The BJP and the Congress have both denied that they have used the services of Cambridge Analytica, the London-based firm that has been accused of using user information sourced from Facebook to influence the 2016 US presidential election. 

Cambridge Analytica has since sacked its CEO Alexander Nix, while Facebook founder Mark Zuckerberg has apologised for the data leak. "This was a major breach of trust. I'm really sorry this happened. We have a basic responsibility to protect people's data," Zuckerberg said. 

After the Cambridge Analytica story broke, news reports here on Thursday said the company had worked in India in the past. 

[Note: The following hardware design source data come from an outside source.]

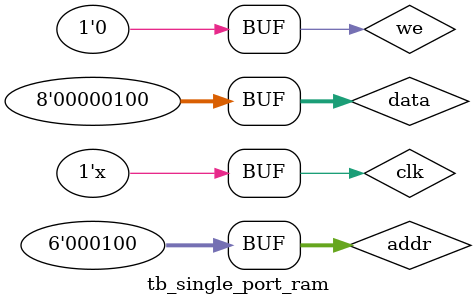
<source format=v>
module tb_single_port_ram;
    reg     [7:0]   data;
    reg     [5:0]   addr;
    reg             we;
    reg             clk;
    wire    [7:0]   q;
    
    
    // DUT inst
    single_port_ram DUT(
        .data   (data),
        .addr   (addr),
        .we     (we),
        .clk    (clk),
        .q      (q)
    );
    
    always #5 clk = ~clk;
    
    initial begin
        #0  // idle
            clk     = 0;
            we      = 1'b0;
            addr    = 6'b00_0000;
            data    = 8'b0;
        
        // write
        
        #10 // write num 0 in addr = 6'b00_0000
            we      = 1'b1;
            addr    = 6'b00_0000;
            data    = 8'd0;
        #10 // write num 1 in addr = 6'b00_0001
            addr    = 6'b00_0001;
            data    = 8'd1;
        #10 // write num 2 in addr = 6'b00_0010
            addr    = 6'b00_0010;
            data    = 8'd2;
        #10 // write num 3 in addr = 6'b00_0011
            addr    = 6'b00_0011;
            data    = 8'd3;
        #10 // write num 4 in addr = 6'b00_0100
            addr    = 6'b00_0100;
            data    = 8'd4;
            
        // read
        
        #10 // read addr = 6'b00_0000
            we      = 1'b0;
            addr    = 6'b00_0000;
        #10 // read addr = 6'b00_0001
            addr    = 6'b00_0001;
        #10 // read addr = 6'b00_0010
            addr    = 6'b00_0010;
        #10 // read addr = 6'b00_0011
            addr    = 6'b00_0011;
        #10 // read addr = 6'b00_0100
            addr    = 6'b00_0100;
    end
    
endmodule
</source>
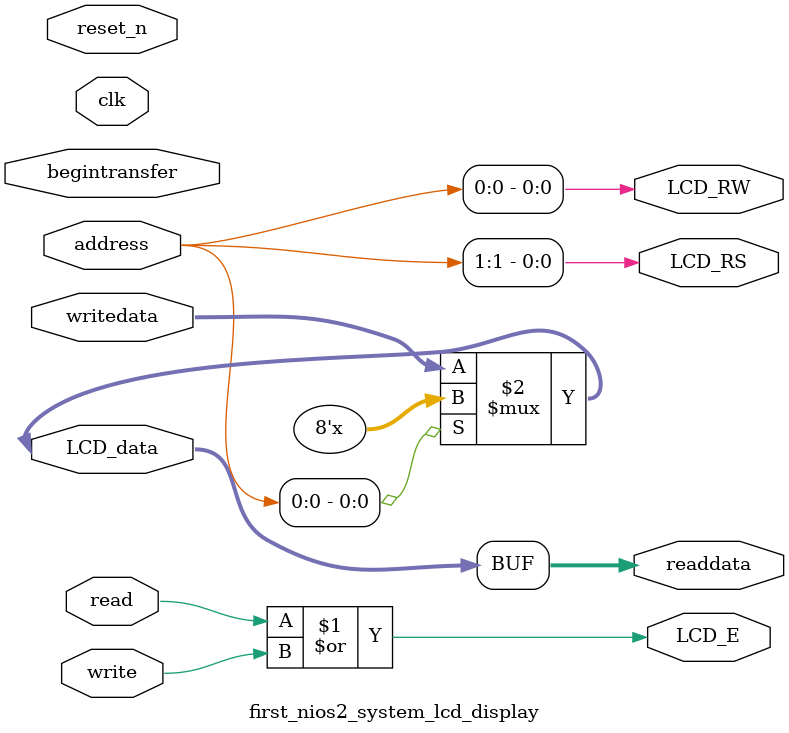
<source format=v>

`timescale 1ns / 1ps
// synthesis translate_on

// turn off superfluous verilog processor warnings 
// altera message_level Level1 
// altera message_off 10034 10035 10036 10037 10230 10240 10030 

module first_nios2_system_lcd_display (
                                        // inputs:
                                         address,
                                         begintransfer,
                                         clk,
                                         read,
                                         reset_n,
                                         write,
                                         writedata,

                                        // outputs:
                                         LCD_E,
                                         LCD_RS,
                                         LCD_RW,
                                         LCD_data,
                                         readdata
                                      )
;

  output           LCD_E;
  output           LCD_RS;
  output           LCD_RW;
  inout   [  7: 0] LCD_data;
  output  [  7: 0] readdata;
  input   [  1: 0] address;
  input            begintransfer;
  input            clk;
  input            read;
  input            reset_n;
  input            write;
  input   [  7: 0] writedata;

  wire             LCD_E;
  wire             LCD_RS;
  wire             LCD_RW;
  wire    [  7: 0] LCD_data;
  wire    [  7: 0] readdata;
  assign LCD_RW = address[0];
  assign LCD_RS = address[1];
  assign LCD_E = read | write;
  assign LCD_data = (address[0]) ? 8'bz : writedata;
  assign readdata = LCD_data;
  //control_slave, which is an e_avalon_slave

endmodule


</source>
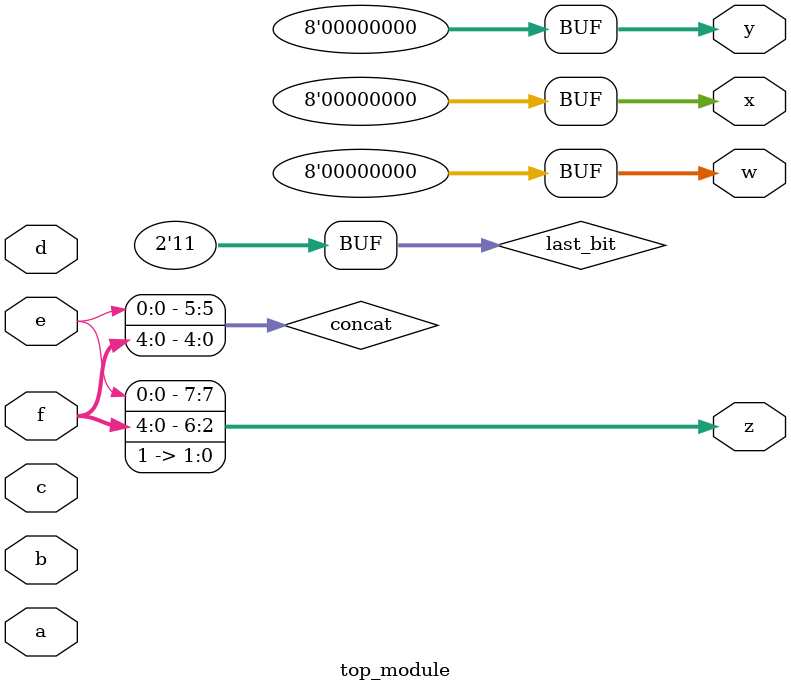
<source format=sv>
module top_module (
	input [4:0] a,
	input [4:0] b,
	input [4:0] c,
	input [4:0] d,
	input [4:0] e,
	input [4:0] f,
	output [7:0] w,
	output [7:0] x,
	output [7:0] y,
	output [7:0] z
);

  wire [5:0] concat;
  wire [1:0] last_bit;
  
  assign concat = {a, b, c, d, e, f};
  assign last_bit = 2'b11;
  
  assign {w, x, y, z} = {concat, last_bit};
  
endmodule

</source>
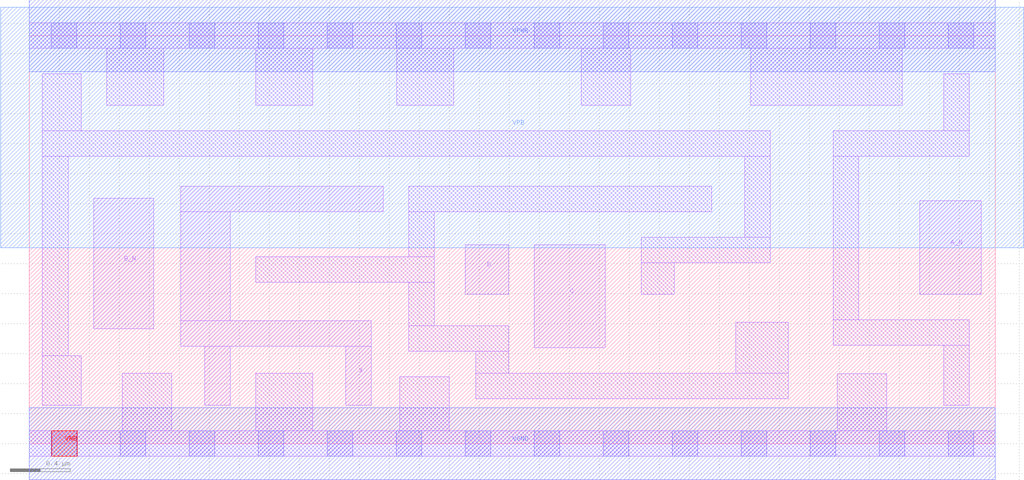
<source format=lef>
# Copyright 2020 The SkyWater PDK Authors
#
# Licensed under the Apache License, Version 2.0 (the "License");
# you may not use this file except in compliance with the License.
# You may obtain a copy of the License at
#
#     https://www.apache.org/licenses/LICENSE-2.0
#
# Unless required by applicable law or agreed to in writing, software
# distributed under the License is distributed on an "AS IS" BASIS,
# WITHOUT WARRANTIES OR CONDITIONS OF ANY KIND, either express or implied.
# See the License for the specific language governing permissions and
# limitations under the License.
#
# SPDX-License-Identifier: Apache-2.0

VERSION 5.7 ;
  NOWIREEXTENSIONATPIN ON ;
  DIVIDERCHAR "/" ;
  BUSBITCHARS "[]" ;
PROPERTYDEFINITIONS
  MACRO maskLayoutSubType STRING ;
  MACRO prCellType STRING ;
  MACRO originalViewName STRING ;
END PROPERTYDEFINITIONS
MACRO sky130_fd_sc_hdll__and4bb_4
  CLASS CORE ;
  FOREIGN sky130_fd_sc_hdll__and4bb_4 ;
  ORIGIN  0.000000  0.000000 ;
  SIZE  6.440000 BY  2.720000 ;
  SYMMETRY X Y R90 ;
  SITE unithd ;
  PIN A_N
    ANTENNAGATEAREA  0.138600 ;
    DIRECTION INPUT ;
    USE SIGNAL ;
    PORT
      LAYER li1 ;
        RECT 5.935000 0.995000 6.345000 1.620000 ;
    END
  END A_N
  PIN B_N
    ANTENNAGATEAREA  0.138600 ;
    DIRECTION INPUT ;
    USE SIGNAL ;
    PORT
      LAYER li1 ;
        RECT 0.430000 0.765000 0.830000 1.635000 ;
    END
  END B_N
  PIN C
    ANTENNAGATEAREA  0.277500 ;
    DIRECTION INPUT ;
    USE SIGNAL ;
    PORT
      LAYER li1 ;
        RECT 3.365000 0.640000 3.840000 1.325000 ;
    END
  END C
  PIN D
    ANTENNAGATEAREA  0.277500 ;
    DIRECTION INPUT ;
    USE SIGNAL ;
    PORT
      LAYER li1 ;
        RECT 2.905000 0.995000 3.195000 1.325000 ;
    END
  END D
  PIN VNB
    PORT
      LAYER pwell ;
        RECT 0.150000 -0.085000 0.320000 0.085000 ;
    END
  END VNB
  PIN VPB
    PORT
      LAYER nwell ;
        RECT -0.190000 1.305000 6.630000 2.910000 ;
    END
  END VPB
  PIN X
    ANTENNADIFFAREA  0.996000 ;
    DIRECTION OUTPUT ;
    USE SIGNAL ;
    PORT
      LAYER li1 ;
        RECT 1.010000 0.650000 2.280000 0.820000 ;
        RECT 1.010000 0.820000 1.340000 1.545000 ;
        RECT 1.010000 1.545000 2.360000 1.715000 ;
        RECT 1.170000 0.255000 1.340000 0.650000 ;
        RECT 2.110000 0.255000 2.280000 0.650000 ;
    END
  END X
  PIN VGND
    DIRECTION INOUT ;
    USE GROUND ;
    PORT
      LAYER met1 ;
        RECT 0.000000 -0.240000 6.440000 0.240000 ;
    END
  END VGND
  PIN VPWR
    DIRECTION INOUT ;
    USE POWER ;
    PORT
      LAYER met1 ;
        RECT 0.000000 2.480000 6.440000 2.960000 ;
    END
  END VPWR
  OBS
    LAYER li1 ;
      RECT 0.000000 -0.085000 6.440000 0.085000 ;
      RECT 0.000000  2.635000 6.440000 2.805000 ;
      RECT 0.085000  0.255000 0.345000 0.585000 ;
      RECT 0.085000  0.585000 0.260000 1.915000 ;
      RECT 0.085000  1.915000 4.940000 2.085000 ;
      RECT 0.085000  2.085000 0.345000 2.465000 ;
      RECT 0.515000  2.255000 0.895000 2.635000 ;
      RECT 0.620000  0.085000 0.950000 0.470000 ;
      RECT 1.510000  0.085000 1.890000 0.470000 ;
      RECT 1.510000  1.075000 2.700000 1.245000 ;
      RECT 1.510000  2.255000 1.890000 2.635000 ;
      RECT 2.450000  2.255000 2.830000 2.635000 ;
      RECT 2.470000  0.085000 2.800000 0.445000 ;
      RECT 2.530000  0.615000 3.195000 0.785000 ;
      RECT 2.530000  0.785000 2.700000 1.075000 ;
      RECT 2.530000  1.245000 2.700000 1.545000 ;
      RECT 2.530000  1.545000 4.550000 1.715000 ;
      RECT 2.975000  0.300000 5.060000 0.470000 ;
      RECT 2.975000  0.470000 3.195000 0.615000 ;
      RECT 3.680000  2.255000 4.010000 2.635000 ;
      RECT 4.080000  0.995000 4.300000 1.205000 ;
      RECT 4.080000  1.205000 4.940000 1.375000 ;
      RECT 4.710000  0.470000 5.060000 0.810000 ;
      RECT 4.770000  1.375000 4.940000 1.915000 ;
      RECT 4.810000  2.255000 5.820000 2.635000 ;
      RECT 5.360000  0.655000 6.265000 0.825000 ;
      RECT 5.360000  0.825000 5.530000 1.915000 ;
      RECT 5.360000  1.915000 6.265000 2.085000 ;
      RECT 5.385000  0.085000 5.715000 0.465000 ;
      RECT 6.095000  0.255000 6.265000 0.655000 ;
      RECT 6.095000  2.085000 6.265000 2.465000 ;
    LAYER mcon ;
      RECT 0.145000 -0.085000 0.315000 0.085000 ;
      RECT 0.145000  2.635000 0.315000 2.805000 ;
      RECT 0.605000 -0.085000 0.775000 0.085000 ;
      RECT 0.605000  2.635000 0.775000 2.805000 ;
      RECT 1.065000 -0.085000 1.235000 0.085000 ;
      RECT 1.065000  2.635000 1.235000 2.805000 ;
      RECT 1.525000 -0.085000 1.695000 0.085000 ;
      RECT 1.525000  2.635000 1.695000 2.805000 ;
      RECT 1.985000 -0.085000 2.155000 0.085000 ;
      RECT 1.985000  2.635000 2.155000 2.805000 ;
      RECT 2.445000 -0.085000 2.615000 0.085000 ;
      RECT 2.445000  2.635000 2.615000 2.805000 ;
      RECT 2.905000 -0.085000 3.075000 0.085000 ;
      RECT 2.905000  2.635000 3.075000 2.805000 ;
      RECT 3.365000 -0.085000 3.535000 0.085000 ;
      RECT 3.365000  2.635000 3.535000 2.805000 ;
      RECT 3.825000 -0.085000 3.995000 0.085000 ;
      RECT 3.825000  2.635000 3.995000 2.805000 ;
      RECT 4.285000 -0.085000 4.455000 0.085000 ;
      RECT 4.285000  2.635000 4.455000 2.805000 ;
      RECT 4.745000 -0.085000 4.915000 0.085000 ;
      RECT 4.745000  2.635000 4.915000 2.805000 ;
      RECT 5.205000 -0.085000 5.375000 0.085000 ;
      RECT 5.205000  2.635000 5.375000 2.805000 ;
      RECT 5.665000 -0.085000 5.835000 0.085000 ;
      RECT 5.665000  2.635000 5.835000 2.805000 ;
      RECT 6.125000 -0.085000 6.295000 0.085000 ;
      RECT 6.125000  2.635000 6.295000 2.805000 ;
  END
  PROPERTY maskLayoutSubType "abstract" ;
  PROPERTY prCellType "standard" ;
  PROPERTY originalViewName "layout" ;
END sky130_fd_sc_hdll__and4bb_4
END LIBRARY

</source>
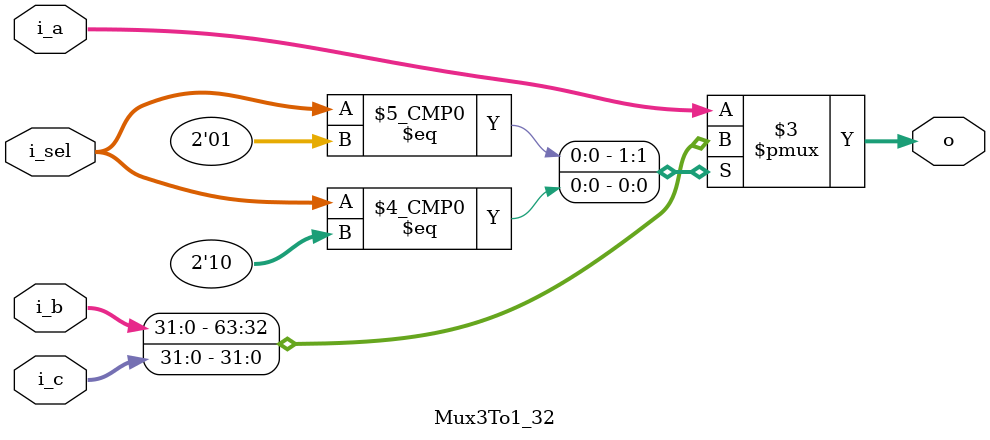
<source format=v>
/*
Assignment 7
Problem no:5 
Semester: 5th
Group: 28
Members: 
Aryan Singh (19CS30007)
Abhinandan De (19CS10069)
*/
`ifndef _MUX3TO1_32_
`define _MUX3TO1_32_
// make a 3 : 1 mux
module Mux3To1_32 (
        input[31:0] i_a,
        input[31:0] i_b,
        input[31:0] i_c,
        input[1:0] i_sel,
        output reg[31:0] o
    );

    
    always @(*) begin
        case (i_sel)
            0: o = i_a; 
            1: o = i_b; 
            2: o = i_c; 
            default: o = i_a;   // anything else
        endcase
    end
endmodule 
`endif // _MUX3TO1_32_
</source>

The news reports said the firm's services were used in the 2010 Bihar assembly elections and that the India partner of CA's parent company had worked with the BJP, the Congress and the JD(U). 

The BJP and the Congress have so far said they had nothing to do with Cambridge Analytica. 

News reports however said that the website of CA's India affiliate — Ovleno Business Intelligence or OBI — mentioned the BJP, Congress and the Janata Dal (United) of Nitish Kumar as clients. 

The OBI website has since been suspended. 

Ovleno is run by Amrish Tyagi, the son of JDU leader KC Tyagi. 

WION was able to catch up with Tyagi, who said the information they make use of is all in the "public domain". It is very easy, he added, to understand the past history of "booth behaviour". 

That "you can easily find out" how a booth might have "behaved" over the last three or four elections. The information, said Tyagi, can be sourced from the election comission website itself. That it is easily availabe and none of it is "rocket science".